So I'm off to the Seychelles tomorrow. I got excited for the first time last night. While you poor sods spend your weekend in a smoky local watering hole, I'll be drinking rum daiquiris on a sandy white beach.
This is both a tropical-paradise-island holiday, as well as a family reunion, as well as an historical tour.
Three genres of holiday stuffed into one, basically. As I've mentioned before, my mother's side of the family are Francophiles, some growing up in the Seychelles.
The family, from all over the globe, have flown in. My crazy aunt from Canada, being one. She dances on tables, hates a good drink, hates sharing a little shiroot with me and got busted for smoking pot at school. Also known to fart loudly in public much to the embarrassment of everyone else. We get on like a house on fire.
I'll also be meeting about 6 000 cousins, and visit the home of my grandmother. My 'Grandmere' is my second mother, one of my most favourite people in the whole world. We only speak French to each other, she totally digs it. I love her to pieces, and am looking forward to seeing where she was brought up - within the upper-echelons of the Colonial bourgeoisie. On a coconut plantation on Praslin island. We'll be staying there, and on Mahé, the main island.

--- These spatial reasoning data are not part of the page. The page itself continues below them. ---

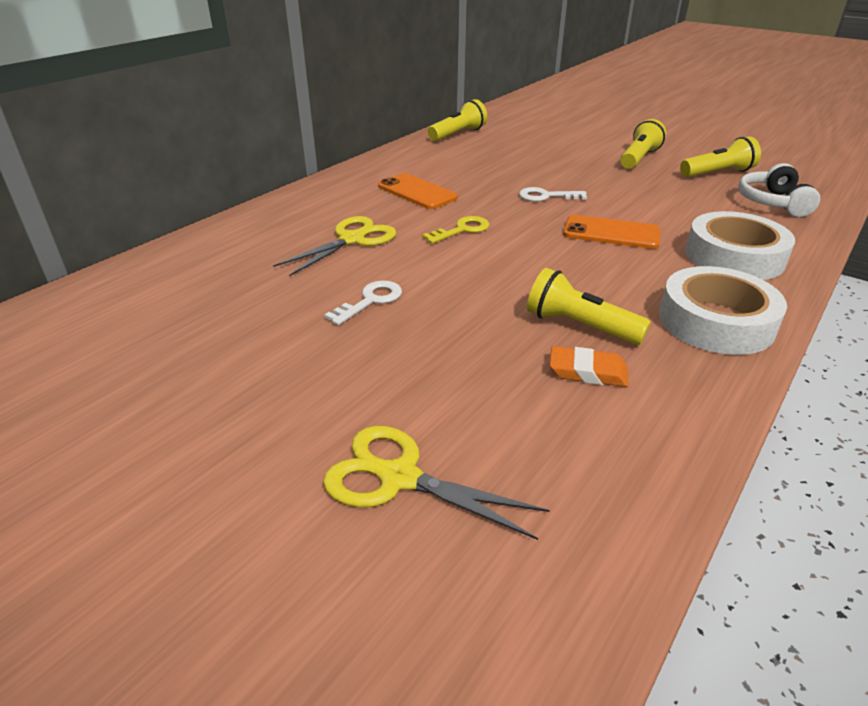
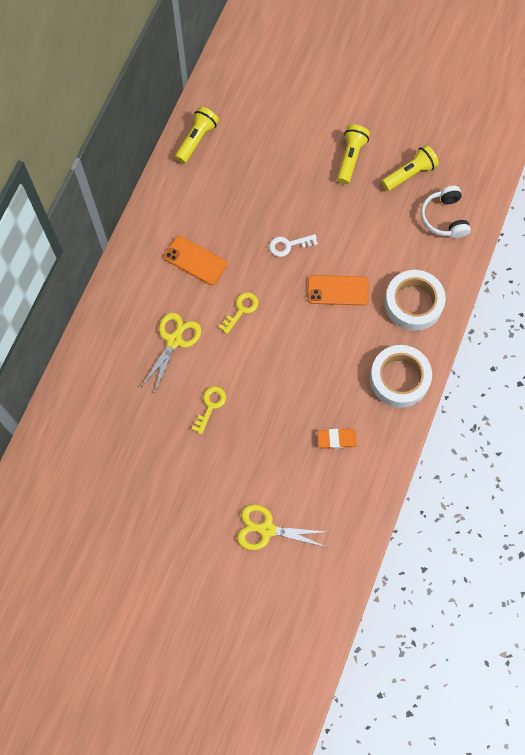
camera: 15 degrees left, 35 degrees up
white key [324,281,402,325] -> yellow key [192,387,226,434]
yellow flashlight [527,268,651,345] -> none

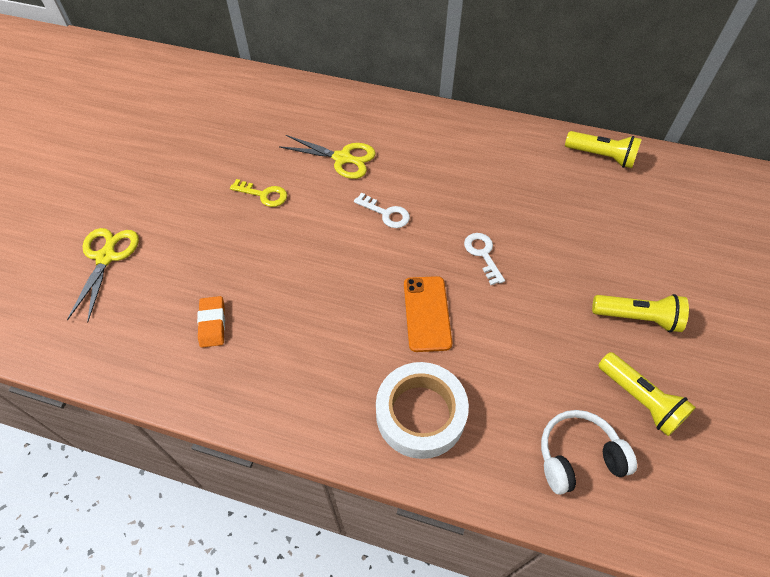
camera: 85 degrees right, 15 degrees down
orange phone [164,236,227,285] -> none
yellow key [219,292,259,334] -> white key [354,193,410,228]
white tape [370,345,432,408] -> none

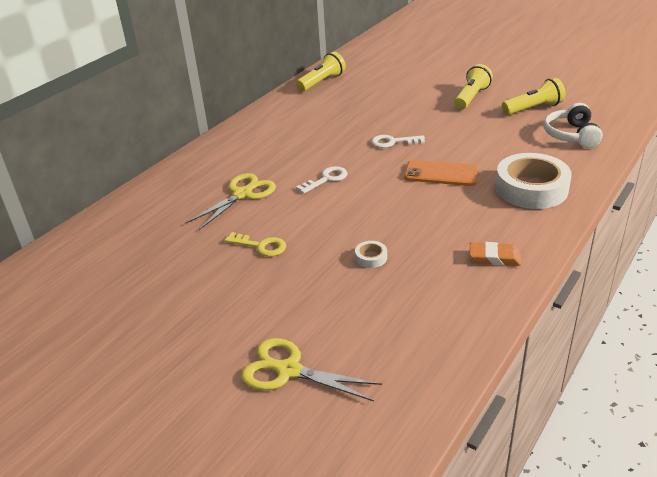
camera: 70 degrees left, 20 degrees down
orange eraser [197,296,225,348] -> orange eraser moved to [470,242,521,266]
yellow key [230,179,287,207] -> yellow key turned 75 degrees clockwise [224,232,286,257]
none -> white tape [355,241,387,268]

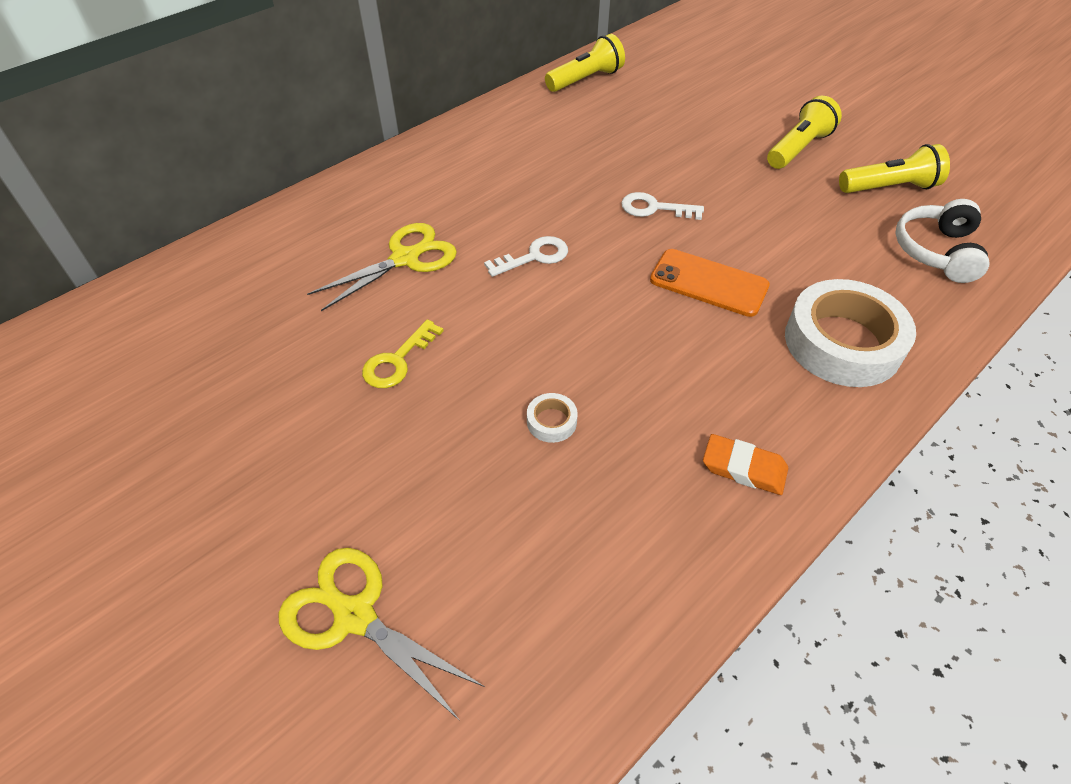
camera: 10 degrees right, 15 degrees up
yellow key [224,232,286,257] -> yellow key turned 90 degrees clockwise [362,319,443,388]

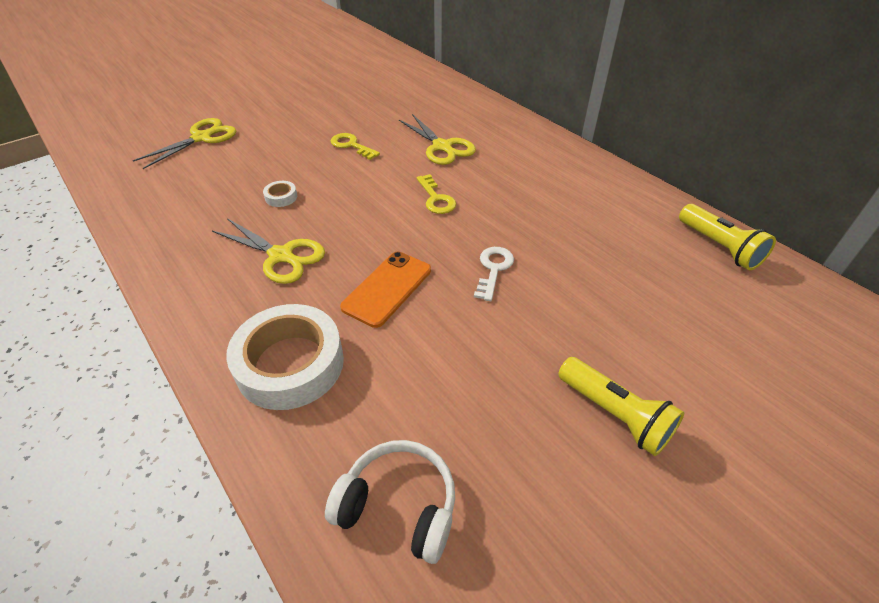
camera: 95 degrees right, 5 degrees down
white key [484,236,568,277] -> yellow key [417,174,456,214]
orange eraser [703,434,788,495] -> none
yellow flashlight [839,144,950,193] -> none
none -> yellow scissors [212,218,325,284]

My grandfather hasn't been well lately, so I'm hoping this holiday will give him a new lease on life. My step dad, always with great gnashing of teeth, deals with my mum and her ever-giggling sisters very well:
The sisterhood is rearing to go. One thing you won’t do in the Seychelles is starve to death. You’ll be able to open up a grocery shop if you need extra cash. I hope your Mum has booked a bakkie to move you around. Coffee you can have intravenously, there’s enough of it. And some mysterious foreign stuff, your aunt bought from Canada. They think they're going to the 3rd world. Talk about taking coals to Newcastle – they're actually discussing taking canned fish to the Seychelles. Hope they’ve organised some sugar, maybe some coco-de-mer… At least the blow-up mattress didn’t make it from Canada.
As for your aunt's farting problem, the roof hasn't lifted off yet. She's eating healthier, which is maybe resulting in reduced gaseous exchange with the outside environment. I’m holding thumbs for you while in the Seychelles. Maybe she’s building it up to a surprise, while you all share a confined space.
After the airport, I'm rushing home to tuck into all the stuff they will have to leave behind, including half the food your grandmother bought.
I need some male company at home at the moment. There's oestrogen everywhere. Your cousin also needs a wingman, she's glad you'll be around.
Bring on the snorkelling, white sandy beaches, sun, cheap Seychellwan rum, eccentric family members, speaking French, and spicy Creole food. This holiday has been the shining light at the end of a very overtired, overworked tunnel.
I'm gonna miss Mr 747 and Chad. But I'm sure I'll survive.
Toodles until then.
PS: My New Zealand aunt got the boobs in the family. We don't quite understand it. Mum, Grandmere and I are a little short in the noombie department. I plan to do get to the bottom of this via some family tree-tracing.